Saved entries
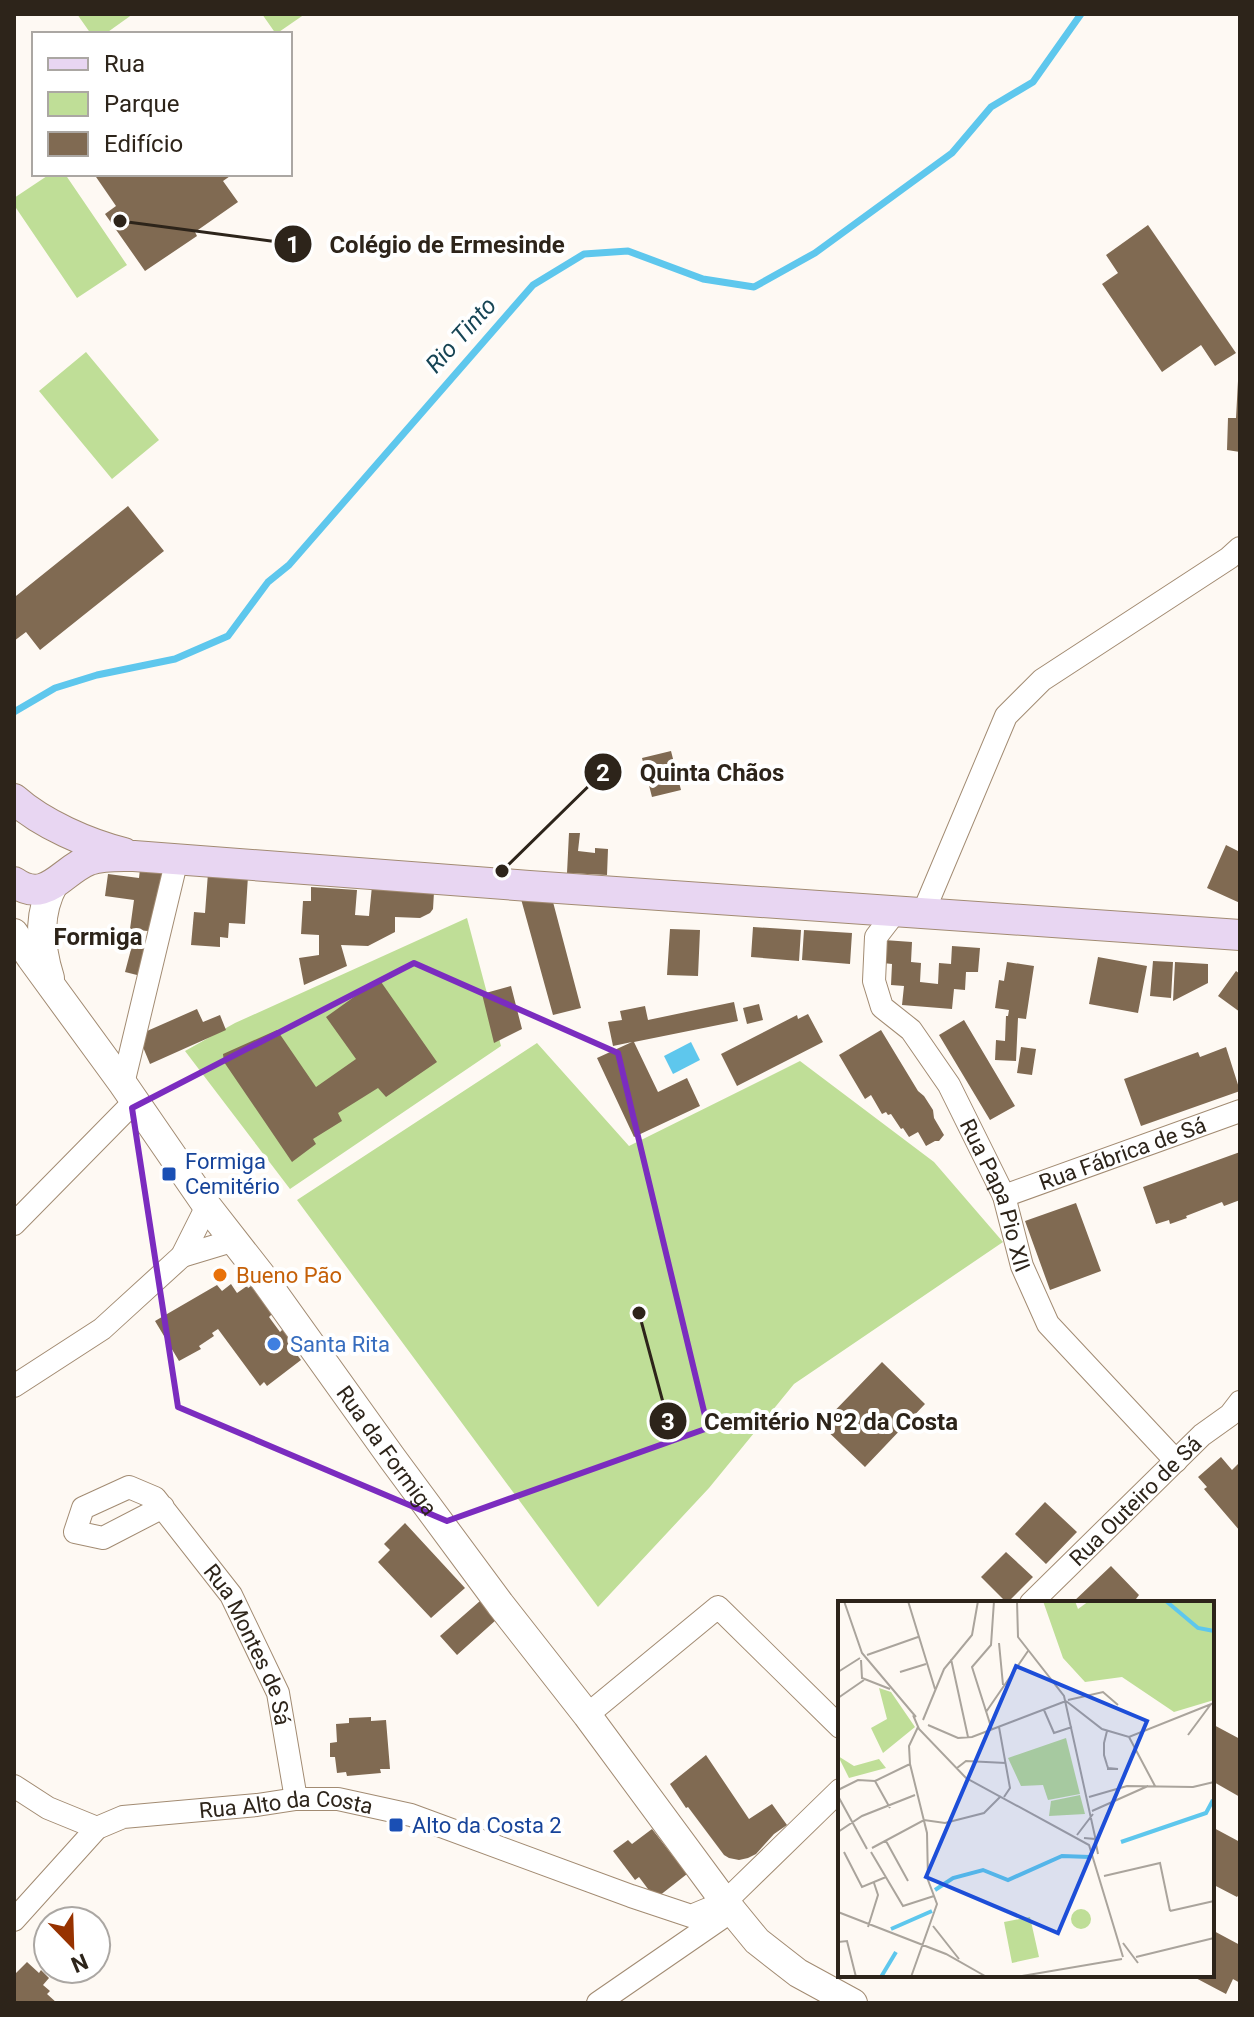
<svg xmlns="http://www.w3.org/2000/svg" width="1254" height="2017" viewBox="0 0 1254 2017" font-family="Roboto,sans-serif">
	<style>
		.green { fill: #bfde97 }
		.water { fill: #5ec7ed }
		.lines { fill: none; stroke-linecap: round; stroke-linejoin: round }
		.stream { stroke: #5ec7ed; stroke-width: 7 }
		.building { fill: #806a52 }
		.minor-casing { stroke: #a28b72; stroke-width: 24 }
		.tertiary-casing { stroke: #a28b72; stroke-width: 30 }
		.secondary-casing { stroke: #a28b72; stroke-width: 32 }
		.minor { stroke: #fff; stroke-width: 22 }
		.tertiary { stroke: #fff; stroke-width: 28 }
		.secondary { stroke: #e8d6f2; stroke-width: 30 }
		.marked { fill: none; stroke: #7b2cbf; stroke-width: 6; stroke-linejoin: round }
		.transit-dot { fill: #1a4fb4; stroke: #fff; stroke-width: 3 }
		.food-dot { fill: #e8710a; stroke: #fff; stroke-width: 3 }
		.shop-dot { fill: #3f7fe0; stroke: #fff; stroke-width: 3 }
		.labels { text-anchor: middle; dominant-baseline: central; stroke-width: 8; stroke-linejoin: round; paint-order: stroke }
		.street-label { font-size: 22px; fill: #2d241a; stroke: #fff }
		.transit-label { font-size: 22px; fill: #164399; stroke: #fff; text-anchor: start }
		.food-label { font-size: 22px; fill: #c56008; stroke: #fff; text-anchor: start }
		.shop-label { font-size: 22px; fill: #366cbe; stroke: #fff; text-anchor: start }
		.water-label { font-size: 24px; font-style: italic; fill: #174555; stroke: #fff }
		.neighbourhood-label { font-size: 24px; font-weight: bold; fill: #2d241a; stroke: #fff }
		.inset-river { fill: none; stroke: #5ec7ed; stroke-width: 4 }
		.inset-road { fill: none; stroke: #aaa49c; stroke-width: 2 }
		.view { fill: #1d4ed8; fill-opacity: 0.15; stroke: #1d4ed8; stroke-width: 4 }
		.inset-edge { fill: none; stroke: #2d241a; stroke-width: 4 }
		.leader { fill: none; stroke: #2d241a; stroke-width: 3 }
		.callout-dot { fill: #2d241a; stroke: #fff; stroke-width: 3 }
		.mark-label { font-size: 24px; text-anchor: middle; font-weight: bold; fill: #fff }
		.callout-label { font-size: 24px; text-anchor: middle; font-weight: bold; fill: #2d241a; stroke: #fff; stroke-width: 8; stroke-linejoin: round; paint-order: stroke }
	</style>
	<rect width="100%" height="100%" fill="#fef9f3"/>
	<path class="green" d="M77,14H133L105,34H91Z
		M262,14H305L276,34Z
		M50,174H65L127,265L77,298L14,205V198Z
		M86,352L159,440L112,479L39,391Z
		M467,918L501,1046L290,1189L185,1051L235,1023Z
		M537,1043L629,1146L800,1061L934,1162L1003,1242L794,1384L709,1488L598,1607L297,1200Z"/>
	<path class="water" d="M691,1042L700,1060L673,1074L664,1056Z"/>
	<g class="lines">
		<path class="stream" d="M14,712L55,688L97,675L175,659L228,636L268,582L289,565L533,285L584,254L628,251L703,279L754,287L815,253L952,153L991,107L1033,82L1081,14"/>
	</g>
	<path class="building" d="M94,174H233L223,181L238,202L195,232L197,236L145,271L105,214L116,206Z
		M1148,225L1236,353L1215,366L1201,345L1162,372L1102,284L1118,273L1106,255Z
		M1238,381L1240,382V452L1227,450L1228,418H1236Z
		M128,506L164,551L40,650L26,632L14,641V593L16,596Z
		M671,751L681,790L652,797L642,758Z
		M569,833H580L578,851L595,853V848L608,849L607,875L567,873Z
		M1226,845L1240,852V903L1207,888Z
		M140,869L163,872L156,932L130,929L134,900L105,896L108,874L139,878Z
		M208,873L248,876L245,924L229,923L228,938L220,937V947L191,945L194,912L205,913Z
		M372,886L434,892L433,909L430,913L420,918L395,917V932L368,946L341,945L347,966L304,985L299,958L319,955V935L301,934L303,901H311V887L357,890L355,915L369,916Z
		M521,899L553,902L581,1008L553,1015Z
		M753,927L801,930L799,961L751,957Z
		M670,929L700,930L698,976L667,975Z
		M804,930L852,933L850,964L802,960Z
		M134,938L150,941L141,976L125,972Z
		M884,940L912,942L911,962L921,963L920,982L938,984L939,963L951,964L952,946L980,948L978,972H966L965,990L954,989L952,1009L902,1005L904,986L891,985L892,964L883,963Z
		M1098,957L1147,966L1138,1013L1089,1004Z
		M1153,961L1173,962L1171,998L1150,996Z
		M1007,962L1034,966L1026,1019L1018,1018L1016,1061L995,1060L996,1040L1005,1041L1006,1016H1008L1009,1010L995,1008L999,980L1004,981Z
		M1175,962L1208,964V983L1173,1001Z
		M1236,971L1240,974V1012L1218,996Z
		M379,979L437,1062L386,1097L378,1088L338,1113L342,1121L313,1139L316,1144L292,1162L224,1062L223,1054L277,1030L316,1087L356,1059L326,1017Z
		M511,986L522,1029L494,1043L482,994Z
		M734,1002L738,1021L634,1042L658,1092L687,1078L700,1106L634,1137L597,1058L632,1042L613,1046L608,1022L622,1020L620,1011L645,1006L648,1020Z
		M759,1004L763,1020L747,1024L743,1008Z
		M197,1009L203,1022L220,1015L226,1030L150,1064L138,1035Z
		M808,1014L823,1042L737,1086L721,1054L797,1015L798,1019Z
		M964,1020L1015,1106L990,1120L939,1035Z
		M881,1030L918,1091L924,1096L933,1110L934,1118L944,1135L939,1141H935L926,1146L918,1132L909,1137L903,1128L901,1129L891,1114L888,1115L886,1112L882,1114L871,1095L865,1099L839,1055Z
		M1021,1047L1036,1049L1032,1075L1017,1073Z
		M1226,1047L1240,1091L1141,1126L1124,1079L1198,1052L1200,1057Z
		M1240,1152V1200L1224,1206L1222,1202L1186,1216L1187,1218L1170,1224L1169,1220L1156,1224L1143,1187Z
		M1076,1203L1101,1271L1050,1290L1025,1221Z
		M231,1284L237,1293L247,1286L248,1288L251,1286L272,1314L269,1317L280,1332L283,1329L298,1350L295,1352L301,1360L267,1386L264,1382L260,1386L218,1329L212,1333L214,1336L199,1346L201,1349L179,1361L155,1321L217,1285L222,1291Z
		M882,1362L925,1404L865,1467L821,1425Z
		M1221,1457L1232,1470L1240,1462V1531L1204,1489L1207,1487L1198,1477Z
		M1045,1502L1077,1532L1046,1564L1015,1534Z
		M405,1523L465,1588L431,1618L378,1562L390,1550L384,1544Z
		M1006,1552L1033,1577L1007,1603L981,1577Z
		M1111,1566L1139,1595L1136,1599L1140,1603H1072Z
		M480,1601L496,1620L457,1655L440,1636Z
		M371,1717V1721L386,1720L390,1769H380L381,1773L347,1776L346,1772L337,1773L335,1757H330V1743L337,1742L336,1724L349,1723V1718Z
		M1212,1724L1240,1739V1797L1212,1781Z
		M706,1755L749,1819L772,1804L787,1825L774,1834L756,1854L748,1858L739,1860L729,1858L724,1855L688,1807L686,1808L670,1784Z
		M1212,1827L1240,1842V1893L1237,1897L1212,1884Z
		M652,1829L687,1874L659,1896L651,1893L639,1877L635,1880L613,1851L628,1840L632,1844Z
		M1212,1930L1240,1945V1983L1233,1979L1226,1994L1190,1975H1212Z
		M27,1962L39,1973L41,1970L49,1978L43,1985L50,1991L47,1994L57,2003H14V1975Z"/>
	<g class="lines">
		<defs>
			<g id="minor">
				<path id="s1" d="M896,911L876,937L874,981L882,1007L911,1030L949,1085L1004,1196L1022,1266L1048,1324L1176,1461"/>
				<path d="M923,913L1006,716L1042,680L1229,558L1240,548"/>
				<path d="M123,1084L177,859"/>
				<path id="s2" d="M1004,1196L1240,1111"/>
				<path d="M14,1224L135,1101"/>
				<path d="M182,1256L235,1240"/>
				<path d="M14,1386L102,1329L182,1256L207,1206"/>
				<path id="s3" d="M163,1507L103,1538L75,1532L83,1508L129,1487L155,1498L231,1595L278,1693L296,1799"/>
				<path id="s4" d="M1031,1603L1202,1435L1230,1415L1240,1402"/>
				<path d="M587,1715L718,1607L840,1727"/>
				<path d="M14,1786L48,1808L97,1828"/>
				<path id="s5" d="M14,1920L97,1828L123,1817L257,1805L296,1799H338L411,1815L631,1896L691,1916L725,1902L840,1790"/>
				<path d="M598,2003L733,1910"/>
			</g>
			<g id="tertiary">
				<path id="s6" d="M14,933L31,958L123,1084L207,1206L261,1275L392,1458L500,1604L587,1715L725,1902L757,1941L798,1973L853,2003"/>
				<path d="M50,978C40,947 38,913 54,884"/>
			</g>
			<path id="secondary" d="M14,799C42,824 88,844 124,853
				M14,882C46,905 61,871 89,860C103,855 119,856 134,856L529,886L1240,935"/>
		</defs>
		<use href="#minor" class="minor-casing"/>
		<use href="#tertiary" class="tertiary-casing"/>
		<use href="#secondary" class="secondary-casing"/>
		<use href="#minor" class="minor"/>
		<use href="#tertiary" class="tertiary"/>
		<use href="#secondary" class="secondary"/>
	</g>
	<path class="marked" d="M414,963L618,1053L708,1428L447,1521L178,1407L132,1108Z"/>
	<g class="transit-dot">
		<rect x="161" y="1166" width="16" height="16" rx="4"/>
		<rect x="388" y="1817" width="16" height="16" rx="4"/>
	</g>
	<circle class="food-dot" cx="220" cy="1275" r="8"/>
	<circle class="shop-dot" cx="274" cy="1344" r="8"/>
	<g class="labels">
		<g class="street-label">
			<text stroke="none"><textPath href="#s2" startOffset="126">Rua Fábrica de Sá</textPath></text>
			<text stroke="none"><textPath href="#s1" startOffset="328">Rua Papa Pio XII</textPath></text>
			<text stroke="none"><textPath href="#s6" startOffset="638">Rua da Formiga</textPath></text>
			<text stroke="none"><textPath href="#s4" startOffset="146">Rua Outeiro de Sá</textPath></text>
			<text stroke="none"><textPath href="#s3" startOffset="376">Rua Montes de Sá</textPath></text>
			<text stroke="none"><textPath href="#s5" startOffset="316">Rua Alto da Costa</textPath></text>
		</g>
		<g class="transit-label">
			<text x="185" y="1161">Formiga<tspan x="185" dy="25">Cemitério</tspan></text>
			<text x="412" y="1825">Alto da Costa 2</text>
		</g>
		<g class="food-label">
			<text x="236" y="1275">Bueno Pão</text>
		</g>
		<g class="shop-label">
			<text x="290" y="1344">Santa Rita</text>
		</g>
		<g class="water-label">
			<text transform="translate(461 335) rotate(-48)">Rio Tinto</text>
		</g>
		<g class="neighbourhood-label">
			<text x="98" y="937">Formiga</text>
		</g>
	</g>
	<g transform="translate(838 1601)">
		<rect width="376" height="376" fill="#fef9f3"/>
		<path d="M205,0H237L240,8L251,0H376V99L336,111L284,76L247,81L225,57ZM41,87L53,91L77,126L45,152L33,127L49,118ZM228,137L242,193L210,199L205,184L183,185L170,157ZM0,155L16,165L41,158L48,167L11,177ZM242,194L247,213L211,215L213,200ZM233 318a10 10 0 1 1 20 0a10 10 0 1 1-20 0ZM192,316L201,356L174,362L166,321Z" fill="#bfde97"/>
		<path class="inset-river" d="M328,0L360,27L376,30M283,241L368,212L375,199M97,289L115,277L145,269L170,279L224,255L252,256M53,328L94,310M43,376L58,351"/>
		<path class="inset-road" d="M6,0L24,52L78,116M70,0L97,88M179,0L180,36L226,95L258,240M161,42L165,84M29,54L80,36M113,58L130,136M23,59L24,77L52,88M0,71L22,57M62,71L88,63M0,97L26,79M230,99L265,91L280,104M228,100L264,128L291,136L376,102M206,109L216,132L234,126M148,111L190,50M75,114L81,128L128,177L251,244L285,356M85,119L106,68L134,34L140,0M90,124L120,137L134,136L228,100M161,126L172,187L166,196M154,129L134,66L153,44L156,0M269,130L266,142V154L269,164L270,167V168H280L270,167M350,134L373,103M291,136L317,185M119,167L128,160L168,162M37,180L72,163M37,180L52,207M0,189L20,179L37,180M0,195L29,248M251,196L289,185L355,186L376,181M254,210L310,185M0,231L24,215L77,194M239,234L255,213M246,237L257,238L260,253M48,240L70,280M34,247L86,219L107,222L146,212L163,195M6,251L24,286L48,276M33,251L65,305L96,295M266,275L322,262L332,310M332,310L376,300M0,311L108,353L147,375M95,325L121,358M30,326L40,294L36,282M0,341L9,340L18,376M285,342L300,362M298,356L376,337M73,376L99,303L90,279L89,232L72,163L71,145L80,126M178,376L284,358"/>
		<path class="view" d="M178,65L309,120L220,332L88,276Z"/>
		<rect width="376" height="376" class="inset-edge"/>
	</g>
	<path class="leader" d="M120 221L293 244M502 871L603 772M639 1313L668 1421"/>
	<g class="callout-dot">
		<circle cx="120" cy="221" r="8"/>
		<circle cx="502" cy="871" r="8"/>
		<circle cx="639" cy="1313" r="8"/>
		<circle cx="293" cy="244" r="20"/>
		<circle cx="603" cy="772" r="20"/>
		<circle cx="668" cy="1421" r="20"/>
	</g>
	<g class="mark-label">
		<text x="293" y="253">1</text>
		<text x="603" y="781">2</text>
		<text x="668" y="1430">3</text>
	</g>
	<g class="callout-label">
		<text x="447" y="253">Colégio de Ermesinde</text>
		<text x="712" y="781">Quinta Chãos</text>
		<text x="831" y="1430">Cemitério Nº2 da Costa</text>
	</g>
	<rect width="1254" height="2017" fill="none" stroke="#2d241a" stroke-width="32"/>
	<rect x="32" y="32" width="260" height="144" fill="#ffffff" stroke="#aba7a3" stroke-width="2"/>
	<rect x="48" y="58" width="40" height="12" fill="#e8d6f2" stroke="#aba7a3" stroke-width="2"/>
	<text x="104" y="72" font-size="24" fill="#2d241a">Rua</text>
	<rect x="48" y="92" width="40" height="24" fill="#bfde97" stroke="#aba7a3" stroke-width="2"/>
	<text x="104" y="112" font-size="24" fill="#2d241a">Parque</text>
	<rect x="48" y="132" width="40" height="24" fill="#806a52" stroke="#aba7a3" stroke-width="2"/>
	<text x="104" y="152" font-size="24" fill="#2d241a">Edifício</text>
	<g transform="translate(72 1945) rotate(157)"><circle r="38" fill="#ffffff" stroke="#aba7a3" stroke-width="2"/>
	<path d="M0-6L14 30L0 20L-14 30Z" fill="#973200"/>
	<text y="-12" font-size="22" font-weight="bold" text-anchor="middle" fill="#2d241a">N</text>
	</g>
</svg>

## WHAT YOU WILL DO
Every line above that holds the string "order" should be copied out.

## SOLVED EXERCISE
		.labels { text-anchor: middle; dominant-baseline: central; stroke-width: 8; stroke-linejoin: round; paint-order: stroke }
		.callout-label { font-size: 24px; text-anchor: middle; font-weight: bold; fill: #2d241a; stroke: #fff; stroke-width: 8; stroke-linejoin: round; paint-order: stroke }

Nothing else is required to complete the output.